Than took the time to carefully place the cup down on a delicate saucer. It was a set I hadn’t seen before. I thought he and Myra had been trawling the online sites to one-up each other’s cup collection. They were a bad influence on each other.

“Perhaps,” he said, giving me his full attention. It should have been uncomfortable, bearing the weight of Death’s gaze, but Than had a glint of humor behind that blasé expression.

He couldn’t fool me. He liked me.

“I’m never out from under the watch of a god lately,” I said.

His eyebrows ticked upward ever so slightly. “Do you think? Even while you slumber?”

I rolled my eyes. “You can deny it. All of you can deny it. But I know when I’m being watched. I’m being watched.”

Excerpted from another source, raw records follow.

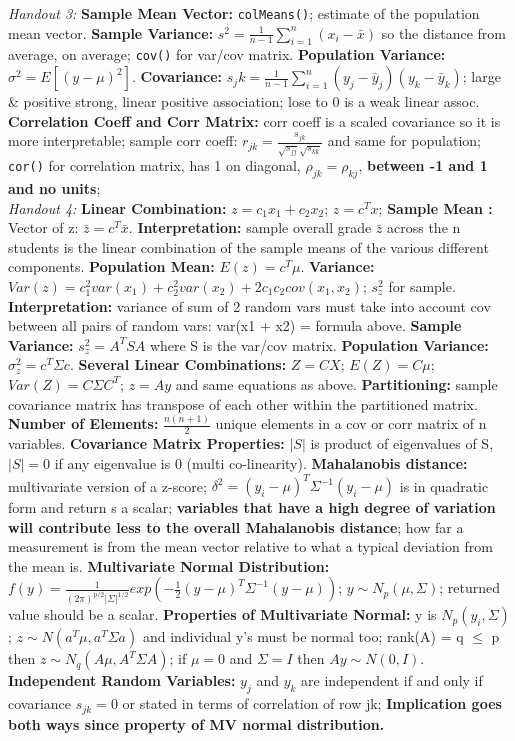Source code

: \documentclass[9pt]{extarticle}
\begin{document}
\textit{Handout 3:}
\textbf{Sample Mean Vector:} \texttt{colMeans()}; estimate of the population 
mean vector.
\textbf{Sample Variance:} $s^2 = \frac{1}{n-1} \sum_{i=1}^n (x_i - \bar{x})$ so 
the distance from average, on average; \texttt{cov()} for var/cov matrix.
\textbf{Population Variance:} $\sigma^2 = E[(y - \mu)^2]$.
\textbf{Covariance:} $s_jk = \frac{1}{n-1} \sum_{i=1}^n (y_{j} - \bar{y}_j)
(y_{k} - \bar{y}_k)$; large \& positive strong, linear positive association; 
lose to 0 is a weak linear assoc.
\textbf{Correlation Coeff and Corr Matrix:} corr coeff is a scaled covariance so 
it is more interpretable; sample corr coeff: $r_{jk} = \frac{s_{jk}}{
    \sqrt{s_{jj}}\sqrt{s_{kk}}}$ and same for population; \texttt{cor()} for
correlation matrix, has 1 on diagonal, $\rho_{jk} = \rho_{kj}$, \textbf{between
-1 and 1 and no units};\\

\textit{Handout 4:}
\textbf{Linear Combination:} $z = c_1x_1 + c_2x_2$; $z = c^Tx$; 
\textbf{Sample Mean :} Vector of z: $\bar{z} = c^T\bar{x}$. 
\textbf{Interpretation:} sample overall grade $\bar{z}$ across the n students 
is the linear combination of the sample means of the various different 
components.
\textbf{Population Mean:} $E(z) = c^T\mu$.
\textbf{Variance:} $Var(z) = c_1^2var(x_1) + c_2^2var(x_2) + 2c_1c_2 
cov(x_1, x_2)$; $s_z^2$ for sample.
\textbf{Interpretation:} variance of sum of 2 random vars must take into 
account cov between all pairs of random vars: var(x1 + x2) = formula above.
\textbf{Sample Variance:} $s_z^2 = A^TSA$ where S is the var/cov matrix.
\textbf{Population Variance:} $\sigma_z^2 = c^T\Sigma c$.
\textbf{Several Linear Combinations:} $Z = CX$; $E(Z) = C\mu$; $Var(Z) =
C\Sigma C^T$; $z = Ay$ and same equations as above.
\textbf{Partitioning:} sample covariance matrix has transpose of each other 
within the partitioned matrix.
\textbf{Number of Elements:} $\frac{n(n+1)}{2}$ unique elements in a 
cov or corr matrix of n variables.
\textbf{Covariance Matrix Properties:} $|S|$ is product of eigenvalues of S, 
$|S| = 0$ if any eigenvalue is 0 (multi co-linearity).
\textbf{Mahalanobis distance:} multivariate version of a z-score;
$\delta^2 = (y_i - \mu)^T\Sigma^{-1}(y_i - \mu)$ is in quadratic form and 
return s a scalar; \textbf{variables that have a high degree of variation
will contribute less to the overall Mahalanobis distance}; how far a 
measurement is from the mean vector relative to what a typical deviation from 
the mean is.
\textbf{Multivariate Normal Distribution:} $f(y) = \frac{1}{(2\pi)^{p/2}|
\Sigma|^{1/2}}exp(-\frac{1}{2}(y - \mu)^T\Sigma^{-1}(y - \mu))$; 
$y \sim N_p(\mu, \Sigma)$; returned value should be a scalar.
\textbf{Properties of Multivariate Normal:} y is $N_p(y_i, \Sigma)$; 
$z \sim N(a^T\mu, a^T\Sigma a)$ and individual y's must be normal too; 
rank(A) = q $\leq$ p then $z \sim N_q(A\mu, A^T\Sigma A)$; if $\mu = 0$ and 
$\Sigma = I$ then $Ay \sim N(0, I)$.
\textbf{Independent Random Variables:} $y_j$ and $y_k$ are independent if
and only if covariance $s_{jk} = 0$ or stated in terms of correlation of row jk;
\textbf{Implication goes both ways since property of MV normal distribution.} \\
\end{document}

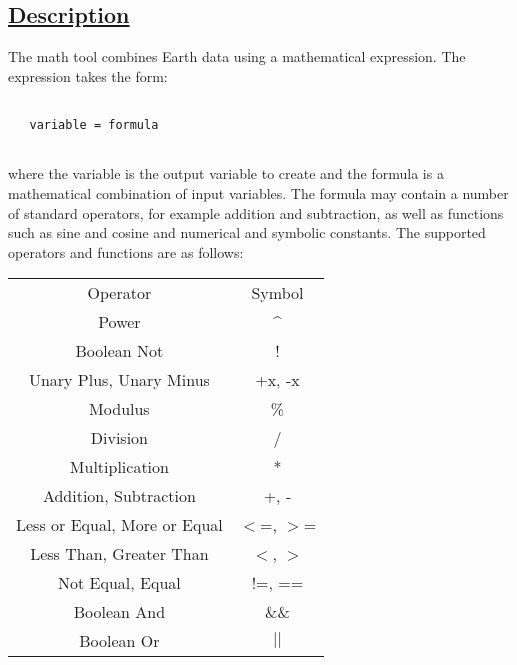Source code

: \subsection*{\underline{Description}}


  The math tool combines Earth data using a mathematical expression. The expression takes the form:
\begin{verbatim}

   variable = formula
 
\end{verbatim}


 where the variable is the output variable to create and the formula is a mathematical combination of input variables. The formula may contain a number of standard operators, for example addition and subtraction, as well as functions such as sine and cosine and numerical and symbolic constants. The supported operators and functions are as follows:


\begin{tabular}{|c|c|}
\hline 
 & \\
 \hline 
Operator &Symbol \\
 \hline 
Power &\^{} \\
 \hline 
Boolean Not &! \\
 \hline 
Unary Plus, Unary Minus &+x, -x \\
 \hline 
Modulus &\% \\
 \hline 
Division &/ \\
 \hline 
Multiplication &* \\
 \hline 
Addition, Subtraction &+, - \\
 \hline 
Less or Equal, More or Equal &$<$=, $>$= \\
 \hline 
Less Than, Greater Than &$<$, $>$ \\
 \hline 
Not Equal, Equal &!=, == \\
 \hline 
Boolean And &\&\& \\
 \hline 
Boolean Or &$|$$|$ \\
 \hline 

\end{tabular}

He made that considering sound again.

When he didn’t say anything else, I scowled. “One of you is going to crack. One of you will tell me what you’re worried about.”

“I see.”

“You are the worst,” I grumbled. I pulled my phone out of my pocket and dialed our local baker.

“Puffin Muffin, this is Hogan,” he answered.

“Hey, Hogan. Delaney. I sent a guy your way. He’s a social media influencer looking into small towns. Bertie’s brought him in to give Ordinary a review.”

“Who is it?”

“Some guy named Patrick Baum.”

There was a pause on the other end of the phone. I could just make out the soft, tropical music playing in the background and the burble of customer voices.

“Road Bomb is in Ordinary? Here? Patrick Baum is coming to my shop? Mine?” His voice went up with each question. Not panic, but not just excitement either. “Holy shits.”

“You’ve heard of him?”

“Who hasn’t heard of him?”

I didn’t acknowledge that with an answer.